[Stored data]
════

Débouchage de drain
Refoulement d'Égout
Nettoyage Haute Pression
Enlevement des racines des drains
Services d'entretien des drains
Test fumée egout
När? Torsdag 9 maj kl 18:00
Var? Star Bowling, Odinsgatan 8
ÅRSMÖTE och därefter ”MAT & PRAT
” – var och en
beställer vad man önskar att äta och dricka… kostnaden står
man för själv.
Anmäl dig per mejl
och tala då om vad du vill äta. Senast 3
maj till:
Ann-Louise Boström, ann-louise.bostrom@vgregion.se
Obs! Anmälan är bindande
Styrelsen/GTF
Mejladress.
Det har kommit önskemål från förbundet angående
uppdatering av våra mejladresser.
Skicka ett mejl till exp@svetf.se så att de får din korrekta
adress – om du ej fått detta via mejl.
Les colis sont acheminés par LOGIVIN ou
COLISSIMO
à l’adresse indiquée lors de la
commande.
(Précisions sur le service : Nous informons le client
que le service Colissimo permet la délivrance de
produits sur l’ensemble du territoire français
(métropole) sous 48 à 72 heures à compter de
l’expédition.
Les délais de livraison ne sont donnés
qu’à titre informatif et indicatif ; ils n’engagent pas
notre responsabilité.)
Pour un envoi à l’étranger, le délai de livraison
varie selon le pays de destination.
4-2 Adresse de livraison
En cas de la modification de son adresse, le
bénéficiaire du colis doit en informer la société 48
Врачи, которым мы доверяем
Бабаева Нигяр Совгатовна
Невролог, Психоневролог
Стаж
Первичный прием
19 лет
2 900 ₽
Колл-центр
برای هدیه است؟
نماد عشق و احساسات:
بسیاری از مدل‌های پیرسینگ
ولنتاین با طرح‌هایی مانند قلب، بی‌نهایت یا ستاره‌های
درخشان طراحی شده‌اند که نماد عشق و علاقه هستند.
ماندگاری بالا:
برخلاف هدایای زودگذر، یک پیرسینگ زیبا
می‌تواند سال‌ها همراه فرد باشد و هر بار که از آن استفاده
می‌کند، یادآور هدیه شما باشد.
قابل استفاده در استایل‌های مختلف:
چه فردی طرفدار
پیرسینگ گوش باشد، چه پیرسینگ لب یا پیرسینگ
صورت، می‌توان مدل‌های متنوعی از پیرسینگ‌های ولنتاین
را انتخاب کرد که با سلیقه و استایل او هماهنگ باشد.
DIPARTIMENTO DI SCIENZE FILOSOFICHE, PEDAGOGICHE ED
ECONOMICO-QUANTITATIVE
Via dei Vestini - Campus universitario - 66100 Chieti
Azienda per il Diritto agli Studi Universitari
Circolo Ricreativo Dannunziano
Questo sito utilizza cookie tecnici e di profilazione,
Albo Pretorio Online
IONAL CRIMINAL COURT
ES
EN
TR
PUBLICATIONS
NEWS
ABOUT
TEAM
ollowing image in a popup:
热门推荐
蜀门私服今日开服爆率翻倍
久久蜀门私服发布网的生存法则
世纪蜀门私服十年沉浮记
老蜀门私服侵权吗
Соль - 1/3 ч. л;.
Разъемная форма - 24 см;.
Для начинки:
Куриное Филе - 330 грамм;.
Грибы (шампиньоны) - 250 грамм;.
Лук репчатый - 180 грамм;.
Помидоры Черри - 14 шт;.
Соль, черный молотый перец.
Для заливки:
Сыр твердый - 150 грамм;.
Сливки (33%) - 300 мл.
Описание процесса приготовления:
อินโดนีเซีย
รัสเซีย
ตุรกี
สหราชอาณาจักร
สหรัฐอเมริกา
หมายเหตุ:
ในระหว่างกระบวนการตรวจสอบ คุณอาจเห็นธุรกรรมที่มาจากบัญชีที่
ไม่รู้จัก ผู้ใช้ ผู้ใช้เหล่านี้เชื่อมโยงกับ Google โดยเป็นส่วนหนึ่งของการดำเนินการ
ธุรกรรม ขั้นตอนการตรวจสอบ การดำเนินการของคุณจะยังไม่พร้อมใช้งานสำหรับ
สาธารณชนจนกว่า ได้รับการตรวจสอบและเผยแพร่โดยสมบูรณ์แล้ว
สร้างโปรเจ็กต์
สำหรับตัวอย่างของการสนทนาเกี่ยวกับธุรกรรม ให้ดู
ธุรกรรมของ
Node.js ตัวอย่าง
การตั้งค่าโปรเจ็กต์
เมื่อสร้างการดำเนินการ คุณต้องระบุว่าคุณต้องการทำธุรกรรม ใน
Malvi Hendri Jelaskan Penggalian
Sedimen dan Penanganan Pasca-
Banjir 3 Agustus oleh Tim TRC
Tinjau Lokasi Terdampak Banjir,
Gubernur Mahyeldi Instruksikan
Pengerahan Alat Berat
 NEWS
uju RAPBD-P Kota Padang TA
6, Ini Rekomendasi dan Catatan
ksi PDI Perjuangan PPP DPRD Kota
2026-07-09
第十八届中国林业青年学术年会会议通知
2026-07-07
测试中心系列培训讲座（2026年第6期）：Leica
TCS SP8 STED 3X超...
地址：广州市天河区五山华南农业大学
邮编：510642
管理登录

════

[Request]
Copy out the text of every row above, line for line and unchanged.

[Task output]
Débouchage de drain
Refoulement d'Égout
Nettoyage Haute Pression
Enlevement des racines des drains
Services d'entretien des drains
Test fumée egout
När? Torsdag 9 maj kl 18:00
Var? Star Bowling, Odinsgatan 8
ÅRSMÖTE och därefter ”MAT & PRAT
” – var och en
beställer vad man önskar att äta och dricka… kostnaden står
man för själv.
Anmäl dig per mejl
och tala då om vad du vill äta. Senast 3
maj till:
Ann-Louise Boström, ann-louise.bostrom@vgregion.se
Obs! Anmälan är bindande
Styrelsen/GTF
Mejladress.
Det har kommit önskemål från förbundet angående
uppdatering av våra mejladresser.
Skicka ett mejl till exp@svetf.se så att de får din korrekta
adress – om du ej fått detta via mejl.
Les colis sont acheminés par LOGIVIN ou
COLISSIMO
à l’adresse indiquée lors de la
commande.
(Précisions sur le service : Nous informons le client
que le service Colissimo permet la délivrance de
produits sur l’ensemble du territoire français
(métropole) sous 48 à 72 heures à compter de
l’expédition.
Les délais de livraison ne sont donnés
qu’à titre informatif et indicatif ; ils n’engagent pas
notre responsabilité.)
Pour un envoi à l’étranger, le délai de livraison
varie selon le pays de destination.
4-2 Adresse de livraison
En cas de la modification de son adresse, le
bénéficiaire du colis doit en informer la société 48
Врачи, которым мы доверяем
Бабаева Нигяр Совгатовна
Невролог, Психоневролог
Стаж
Первичный прием
19 лет
2 900 ₽
Колл-центр
برای هدیه است؟
نماد عشق و احساسات:
بسیاری از مدل‌های پیرسینگ
ولنتاین با طرح‌هایی مانند قلب، بی‌نهایت یا ستاره‌های
درخشان طراحی شده‌اند که نماد عشق و علاقه هستند.
ماندگاری بالا:
برخلاف هدایای زودگذر، یک پیرسینگ زیبا
می‌تواند سال‌ها همراه فرد باشد و هر بار که از آن استفاده
می‌کند، یادآور هدیه شما باشد.
قابل استفاده در استایل‌های مختلف:
چه فردی طرفدار
پیرسینگ گوش باشد، چه پیرسینگ لب یا پیرسینگ
صورت، می‌توان مدل‌های متنوعی از پیرسینگ‌های ولنتاین
را انتخاب کرد که با سلیقه و استایل او هماهنگ باشد.
DIPARTIMENTO DI SCIENZE FILOSOFICHE, PEDAGOGICHE ED
ECONOMICO-QUANTITATIVE
Via dei Vestini - Campus universitario - 66100 Chieti
Azienda per il Diritto agli Studi Universitari
Circolo Ricreativo Dannunziano
Questo sito utilizza cookie tecnici e di profilazione,
Albo Pretorio Online
IONAL CRIMINAL COURT
ES
EN
TR
PUBLICATIONS
NEWS
ABOUT
TEAM
ollowing image in a popup:
热门推荐
蜀门私服今日开服爆率翻倍
久久蜀门私服发布网的生存法则
世纪蜀门私服十年沉浮记
老蜀门私服侵权吗
Соль - 1/3 ч. л;.
Разъемная форма - 24 см;.
Для начинки:
Куриное Филе - 330 грамм;.
Грибы (шампиньоны) - 250 грамм;.
Лук репчатый - 180 грамм;.
Помидоры Черри - 14 шт;.
Соль, черный молотый перец.
Для заливки:
Сыр твердый - 150 грамм;.
Сливки (33%) - 300 мл.
Описание процесса приготовления:
อินโดนีเซีย
รัสเซีย
ตุรกี
สหราชอาณาจักร
สหรัฐอเมริกา
หมายเหตุ:
ในระหว่างกระบวนการตรวจสอบ คุณอาจเห็นธุรกรรมที่มาจากบัญชีที่
ไม่รู้จัก ผู้ใช้ ผู้ใช้เหล่านี้เชื่อมโยงกับ Google โดยเป็นส่วนหนึ่งของการดำเนินการ
ธุรกรรม ขั้นตอนการตรวจสอบ การดำเนินการของคุณจะยังไม่พร้อมใช้งานสำหรับ
สาธารณชนจนกว่า ได้รับการตรวจสอบและเผยแพร่โดยสมบูรณ์แล้ว
สร้างโปรเจ็กต์
สำหรับตัวอย่างของการสนทนาเกี่ยวกับธุรกรรม ให้ดู
ธุรกรรมของ
Node.js ตัวอย่าง
การตั้งค่าโปรเจ็กต์
เมื่อสร้างการดำเนินการ คุณต้องระบุว่าคุณต้องการทำธุรกรรม ใน
Malvi Hendri Jelaskan Penggalian
Sedimen dan Penanganan Pasca-
Banjir 3 Agustus oleh Tim TRC
Tinjau Lokasi Terdampak Banjir,
Gubernur Mahyeldi Instruksikan
Pengerahan Alat Berat
 NEWS
uju RAPBD-P Kota Padang TA
6, Ini Rekomendasi dan Catatan
ksi PDI Perjuangan PPP DPRD Kota
2026-07-09
第十八届中国林业青年学术年会会议通知
2026-07-07
测试中心系列培训讲座（2026年第6期）：Leica
TCS SP8 STED 3X超...
地址：广州市天河区五山华南农业大学
邮编：510642
管理登录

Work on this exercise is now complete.